Gli ingredienti della tradizione
Per preparare gli gnocchi di castagne servono pochi elementi, ma di qualità:
- 200 g di farina di castagne, che dona dolcezza e colore;
- 150 g di farina di tipo 00, per dare struttura all’impasto;
- 2 uova, che aiutano a legare il composto;
- 200 g di patate lesse, che conferiscono morbidezza;
- un pizzico di sale e, se piace, un tocco di noce moscata.
Per la crema di latte e salvia, bastano:
- 200 ml di latte intero,
- 100 ml di panna fresca,
- una noce di burro,
- 5-6 foglie di salvia fresca,
- sale e pepe bianco quanto basta.
La chiave del successo è nella qualità delle castagne: scegliete una farina fine, dolce e priva di retrogusti amari, possibilmente artigianale o macinata a pietra.
La preparazione passo dopo passo
- Lessate le patate, poi schiacciatele ancora calde. In una ciotola capiente unite le due farine, il sale, le uova e le patate.
- Impastate fino a ottenere un composto morbido ma compatto. Se risulta troppo asciutto, aggiungete un filo d’acqua o latte.
- Formate dei filoncini e tagliate gli gnocchi, poi passateli sul retro di una forchetta o sull’apposita tavoletta rigagnocchi.
- Lasciateli riposare per circa 15 minuti su un canovaccio infarinato.
Nel frattempo, preparate la crema di latte e salvia:
- Fate sciogliere il burro in un pentolino con le foglie di salvia.
- Unite il latte e la panna, poi scaldate a fuoco dolce per 5-6 minuti, mescolando finché la salsa non inizia a velare il cucchiaio.
- Eliminate la salvia e regolate di sale e pepe.
Cuocete gli gnocchi in abbondante acqua salata: saranno pronti quando saliranno in superficie. Scolateli con delicatezza e saltateli brevemente nella crema di latte e salvia.
Il segreto dello chef
Per dare un tocco in più, si può aggiungere una spolverata di parmigiano stagionato o di pecorino toscano, che contrasta piacevolmente la dolcezza della castagna. Alcuni chef arricchiscono la salsa con una punta di miele di castagno o nocciole tostate tritate per un effetto gourmet.
Chi ama i sapori più decisi può provare una variante con speck croccante o guanciale, che aggiungono sapidità e profumo affumicato.
Benefici e curiosità
La farina di castagne è naturalmente senza glutine, ricca di fibre, sali minerali e vitamine del gruppo B. Ha un basso contenuto di grassi e un alto potere energetico, perfetta per affrontare i primi freddi. La salvia, invece, è nota per le sue proprietà digestive e antinfiammatorie, mentre il latte e la panna donano cremosità e comfort al piatto.

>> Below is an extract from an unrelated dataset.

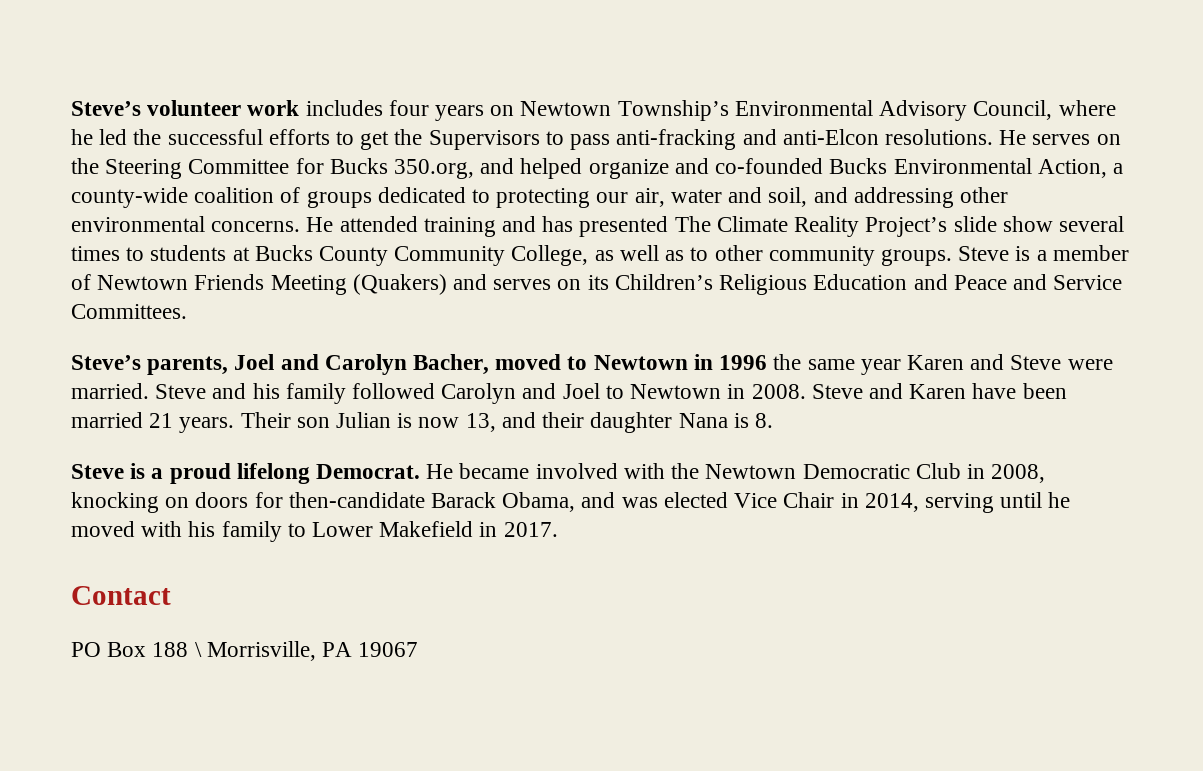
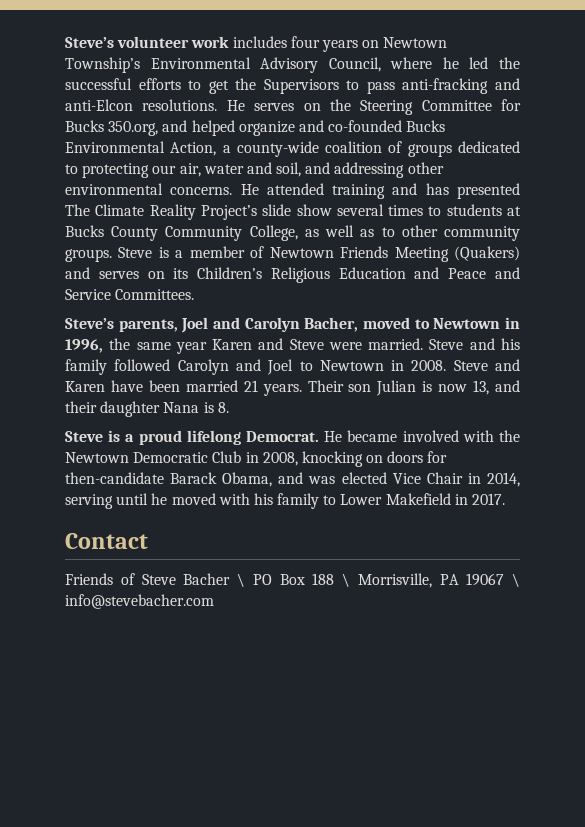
[719,355,768,370] 1996 -> [65,339,103,353] 1996,
(171, 595) none -> [65,573,245,587] Friends of Steve Bacher \
(419, 649) none -> [512,573,520,587] [65,594,214,609] \ info@stevebacher.com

Un connubio che rappresenta alla perfezione la filosofia dell’autunno: dolcezza, equilibrio e calore.
Un piatto che racconta il territorio
Gli gnocchi di castagne alla crema di latte e salvia sono una dichiarazione d’amore per la cucina italiana delle stagioni. Ogni boccone ricorda le domeniche nelle case di montagna, il profumo del camino e la lentezza dei gesti.
Un piatto che si può personalizzare ma che, nella sua semplicità, conserva tutta la poesia della cucina di una volta — quella che nutre non solo il corpo, ma anche l’anima.